19. HEADINGS; CONSTRUCTION
The headings contained in this Employment Agreement are inserted for
reference and convenience only and in no way define, limit, extend, or describe
the scope of this Employment Agreement or the meaning or construction of any of
the provisions hereof. As used herein, unless the context otherwise requires,
the single shall include the plural and vice versa, words of any gender shall
include words of any other gender, and "or" is used in the inclusive sense.
20. SURVIVAL OF TERMS
If this Employment Agreement is terminated for any reason, the
provisions of Sections 7, 8, and 9 shall survive and the Employee and the
Company, as the case may be, shall continue to be bound by the terms thereof to
the extent provided therein.
21. EMPLOYEE ACKNOWLEDGMENT AND ADVICE OF COUNSEL
THE EMPLOYEE REPRESENTS THAT HE HAS HAD AMPLE OPPORTUNITY TO REVIEW
THIS AGREEMENT AND THE EMPLOYEE ACKNOWLEDGES THAT HE UNDERSTANDS THAT IT
CONTAINS IMPORTANT CONDITIONS OF THE EMPLOYMENT AND THAT IT EXPLAINS POSSIBLE
CONSEQUENCES, BOTH FINANCIAL AND LEGAL, IF THE EMPLOYEE BREACHES THE AGREEMENT.
9
AS WITNESS the hands of a duly authorized officer of the Company and of
the Employee the day and year first before written.
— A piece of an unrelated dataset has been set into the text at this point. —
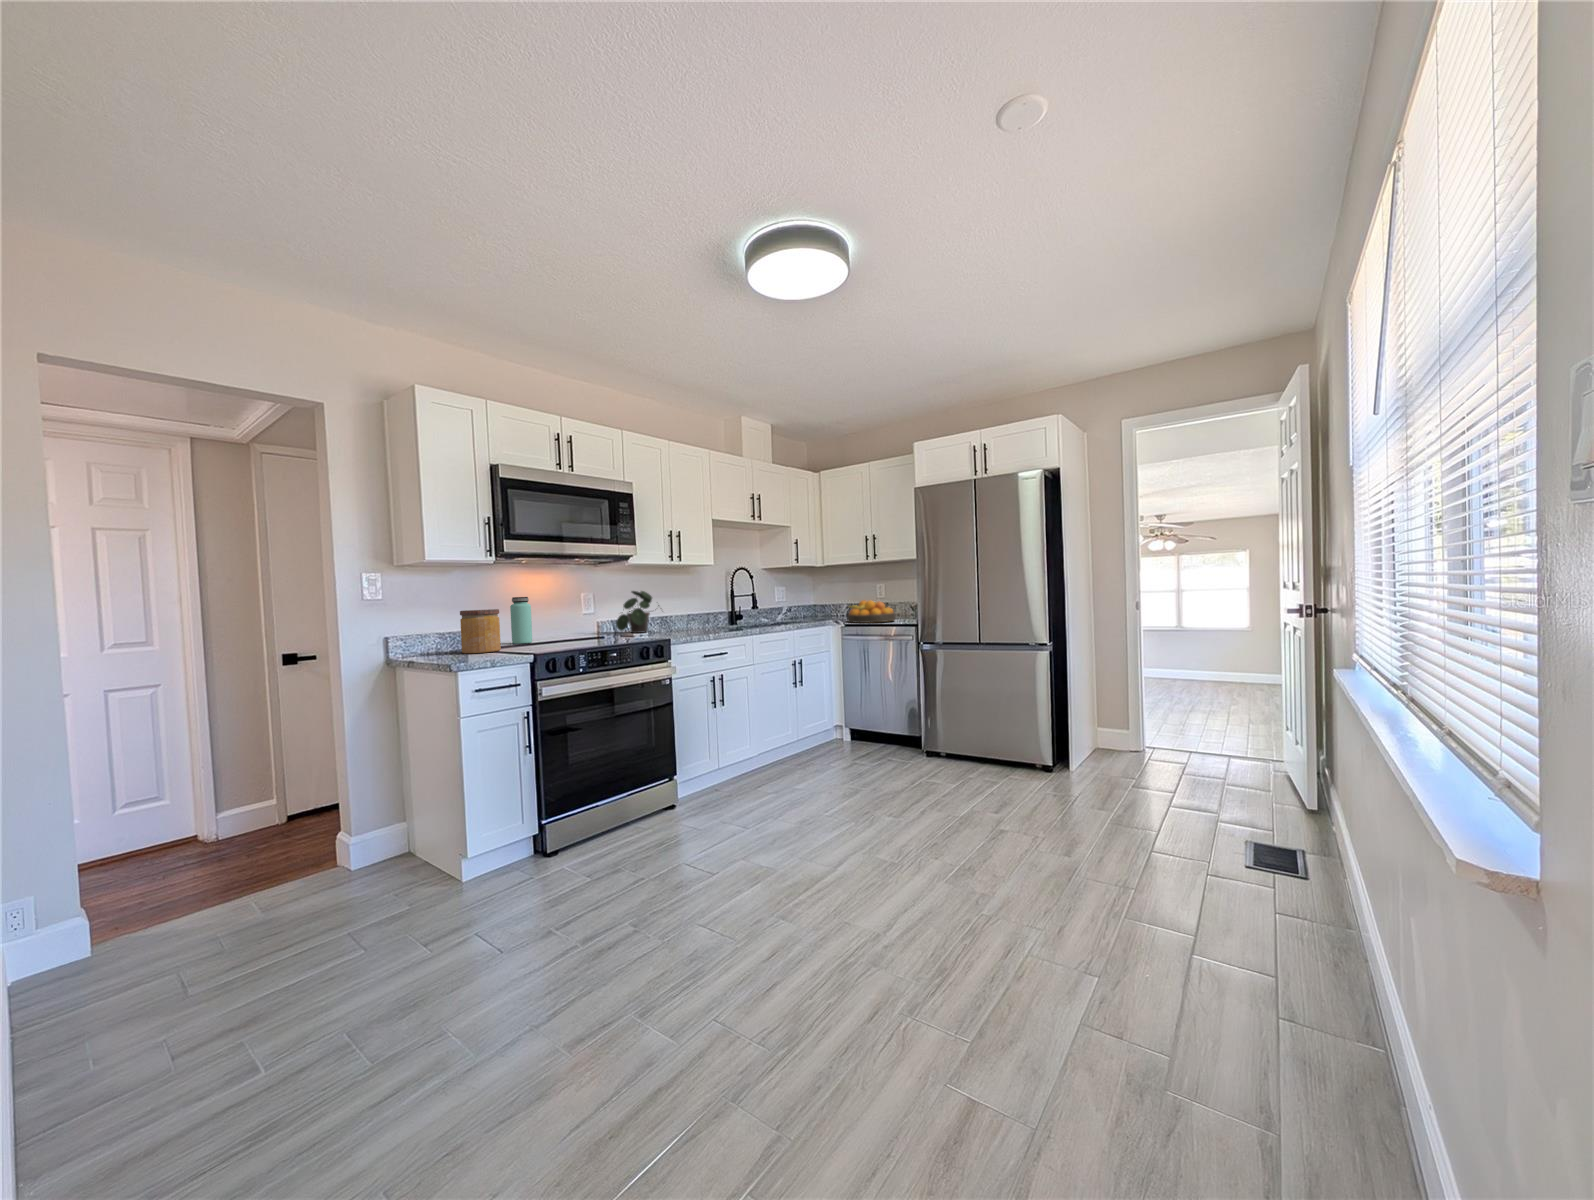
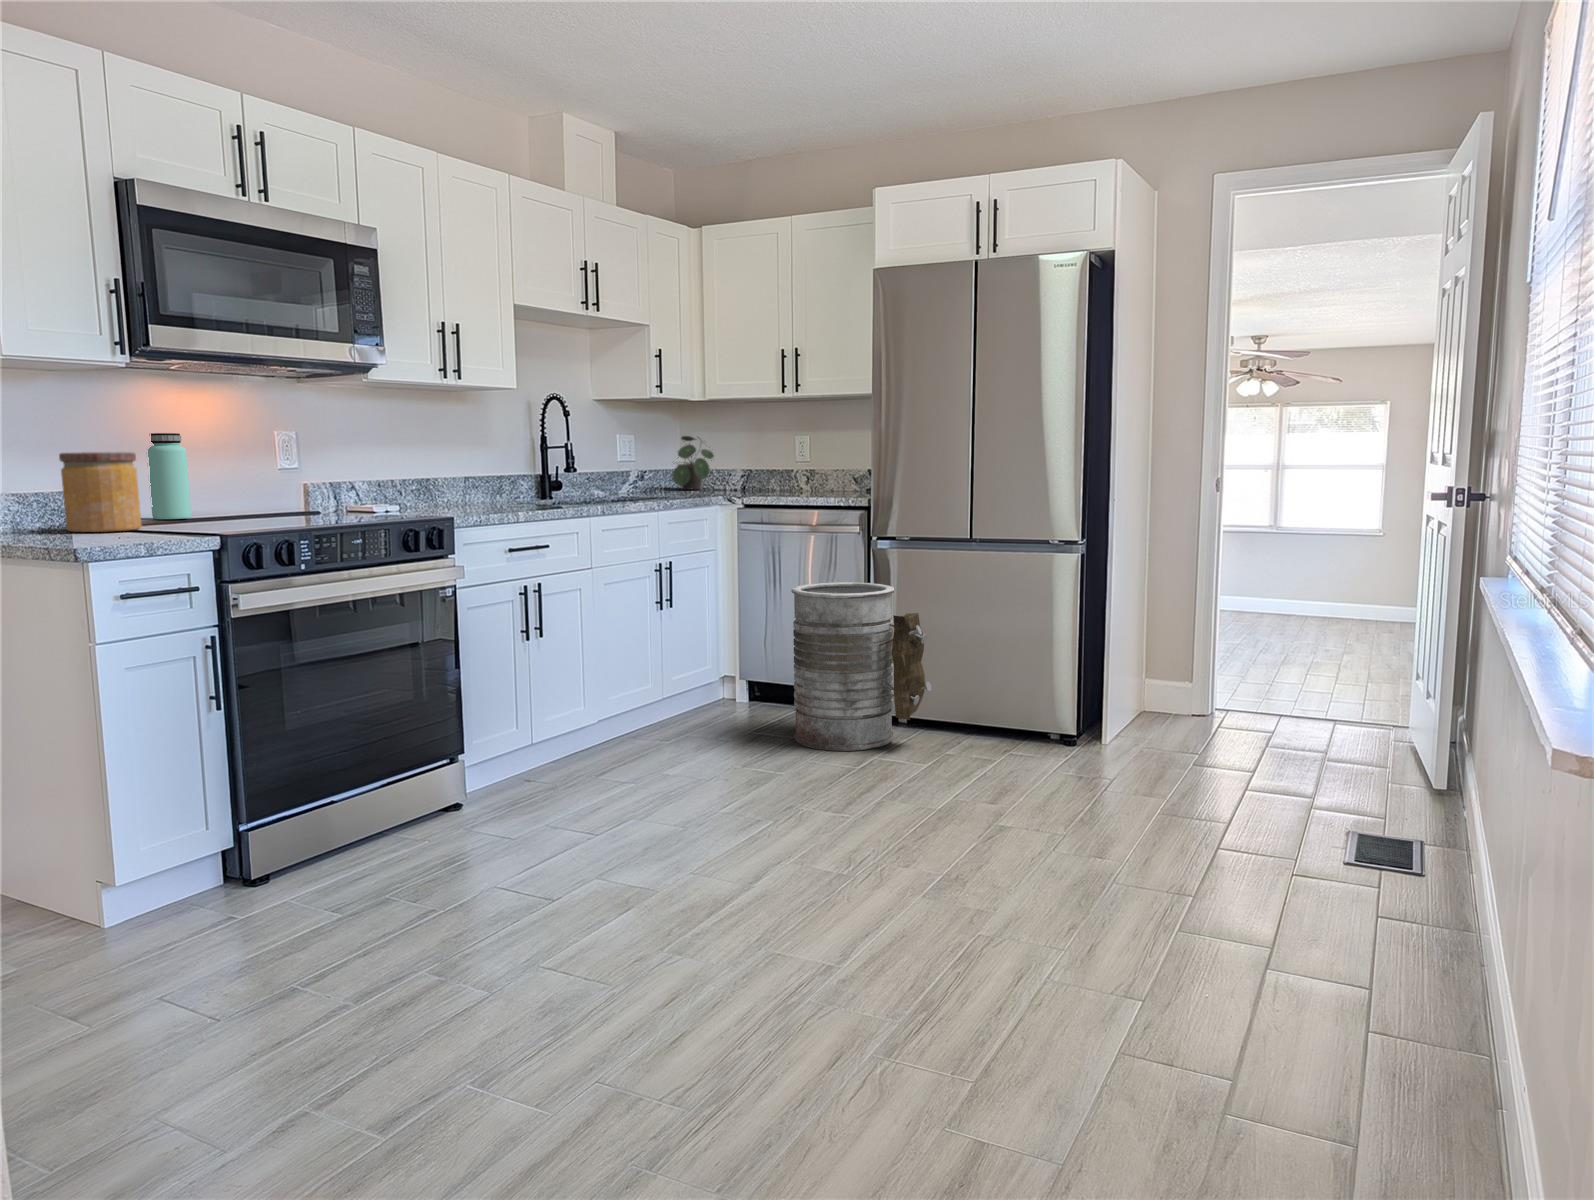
potted plant: present [616,591,659,633] -> present [672,436,714,490]
fruit bowl: present [848,600,895,623] -> none [752,464,834,502]
trash can: none [870,670,957,774] -> present [791,582,931,751]

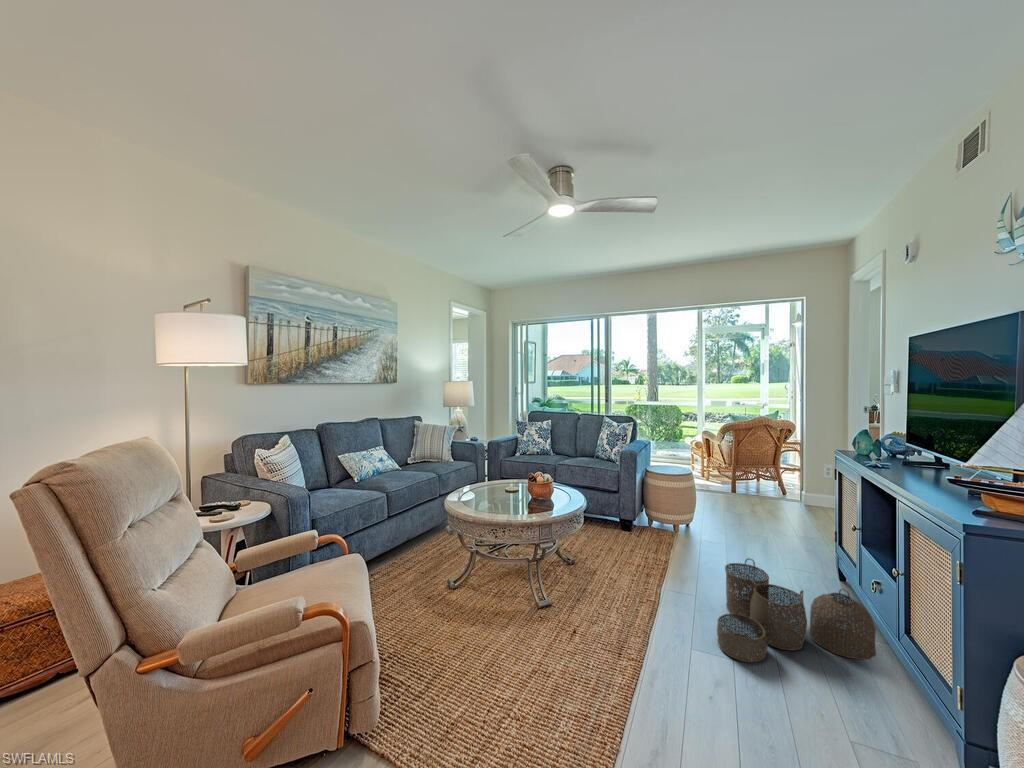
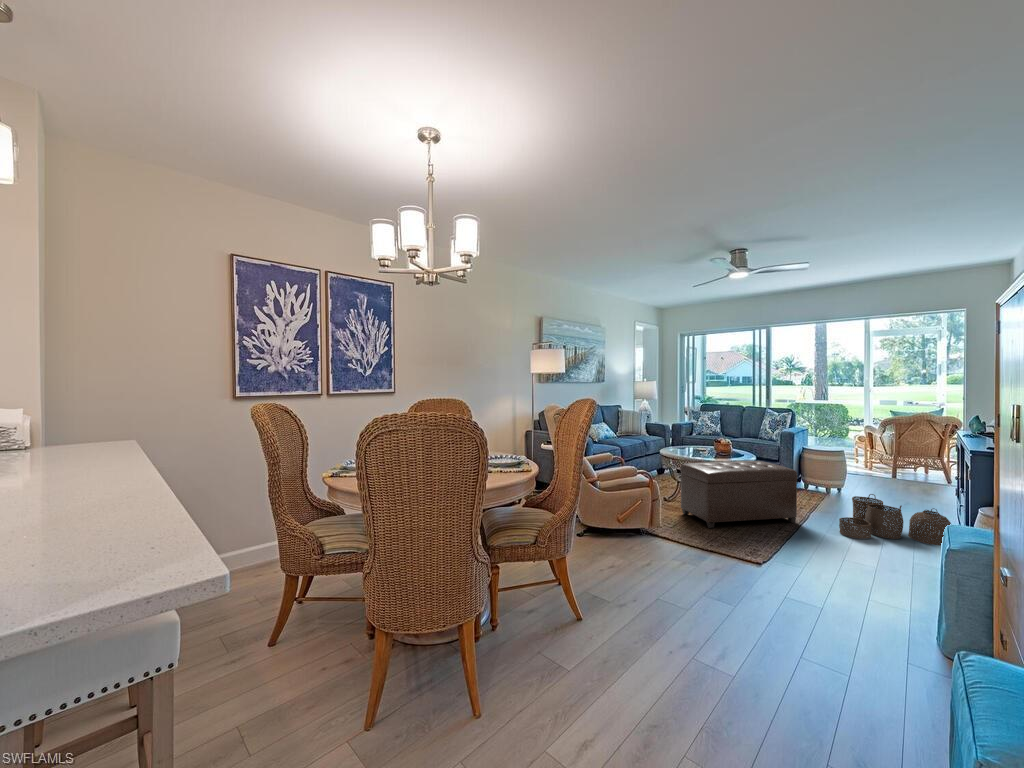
ottoman: none [468,513,653,681] -> present [680,461,797,528]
SIGNED by Xxxx X. Xxxxxxxx ) /s/ Xxxx X. Xxxxxxxx
For and on behalf of Successories, Inc. ) ----------------------------------
----------------------------------
Date
SIGNED by Xxxxxxx X. XxXxx ) /s/ Xxxxxxx X. XxXxx
) ----------------------------------
----------------------------------
Date
10
EXHIBIT A
FEBRUARY 1, 2000 BASE SALARY INCREASE
-------------------------------------
Successories, Inc.
Fiscal Year 1999 Increase in
Audited Operating Profit Base Salary*
------------------------ ------------
$1.5 million $20,000
$2.0 million $30,000
$2.5 million $40,000
$3.0 million and above $50,000
* In the event that the audited operating profit of Successories, Inc. for
fiscal year 1999 is between any of the above thresholds (e.g. between $2.0
million and $2.5 million), it is the Company's current intent to increase the
Employee's base salary on a prorated basis to reflect the difference between
actual profit and the applicable thresholds (e.g., $2.2 million would result in
a $34,000 increase in the Employee's base salary). If there is a material change
in the plan outside of management's control that prohibits the attainment of the
minimum increase in the above schedule, as determined in the sole discretion of
the Compensation Committee of the Board of Directors, the Employee shall receive
an increase in his base salary of $30,000 as of February 1, 2000.